Telstra dropped from Australian broadband network competition

Dec. 15, 2008
DECEMBER 15, 2008 By Stephen Hardy -- The Australian government has informed incumbent Telstra that its bid to participate in an AUS$5 billion National Broadband Network project was rejected for failing to meet the RFP's mandatory parameters.

DECEMBER 15, 2008 By Stephen Hardy -- The Australian government has informed incumbent Telstra that its bid to participate in an AUS$5 billion National Broadband Network (NBN) project was rejected for failing to meet the RFP's mandatory parameters.

The bid was rejected because an independent panel determined that the bid failed to include a provision for meeting the needs of small and medium enterprises.

Not surprisingly, Telstra wasn't pleased. "The Commonwealth could hardly have dreamed up a more trivial reason to exclude Telstra from the NBN. This is a process that seemingly excludes bidders on such trivial and legally questionable technicalities but doesn't take any action on material issues such as financing and having the technical capability to build the network," said Telstra's chairman, Donald McGauchie, in a press statement. "What is even stranger is that the Minister has ample powers to accept Telstra's SME Plan under the RFP and have his Expert Panel get on with a process that includes Telstra."

Telstra's potential participation had been a subject of controversy from the start. In particular, the carrier bristled at suggestions that it would have to employ functional separation on the network.

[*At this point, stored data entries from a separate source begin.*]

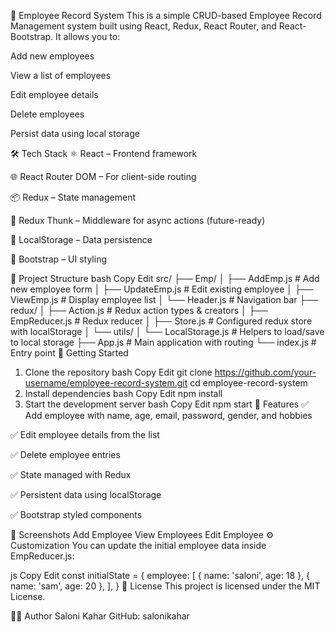 🧾 Employee Record System
This is a simple CRUD-based Employee Record Management system built using React, Redux, React Router, and React-Bootstrap. It allows you to:

Add new employees

View a list of employees

Edit employee details

Delete employees

Persist data using local storage

🛠️ Tech Stack
⚛️ React – Frontend framework

🌐 React Router DOM – For client-side routing

📦 Redux – State management

🧰 Redux Thunk – Middleware for async actions (future-ready)

💾 LocalStorage – Data persistence

🎨 Bootstrap – UI styling

📁 Project Structure
bash
Copy
Edit
src/
├── Emp/
│   ├── AddEmp.js          # Add new employee form
│   ├── UpdateEmp.js       # Edit existing employee
│   ├── ViewEmp.js         # Display employee list
│   └── Header.js          # Navigation bar
├── redux/
│   ├── Action.js          # Redux action types & creators
│   ├── EmpReducer.js      # Redux reducer
│   ├── Store.js           # Configured redux store with localStorage
│   └── utils/
│       └── LocalStorage.js  # Helpers to load/save to local storage
├── App.js                 # Main application with routing
└── index.js               # Entry point
🚀 Getting Started
1. Clone the repository
bash
Copy
Edit
git clone https://github.com/your-username/employee-record-system.git
cd employee-record-system
2. Install dependencies
bash
Copy
Edit
npm install
3. Start the development server
bash
Copy
Edit
npm start
🔧 Features
✅ Add employee with name, age, email, password, gender, and hobbies

✅ Edit employee details from the list

✅ Delete employee entries

✅ State managed with Redux

✅ Persistent data using localStorage

✅ Bootstrap styled components

📸 Screenshots
Add Employee	View Employees	Edit Employee
⚙️ Customization
You can update the initial employee data inside EmpReducer.js:

js
Copy
Edit
const initialState = {
  employee: [
    { name: 'saloni', age: 18 },
    { name: 'sam', age: 20 },
  ],
}
📄 License
This project is licensed under the MIT License.

🙋‍♂️ Author
Saloni Kahar
GitHub: salonikahar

As the result of this and other disagreements, Telstra's response to the RFP was only 13 pages long and not a full bid, according to press reports.

Remaining bidders included Singtel Optus, Acacia, Axia of Canada, the Tasmanian government, and TransAct, a utility group based in Canberra.

Telstra said its bid did comply with the RFP and it is the bidder best positioned to create such a network. "This is the largest, most complex NBN build anywhere in the world," the carrier concluded in the press statement. "Australia now risks being the only country ever to build an NBN without the existing fixed network owner in the most difficult financial climate in decades."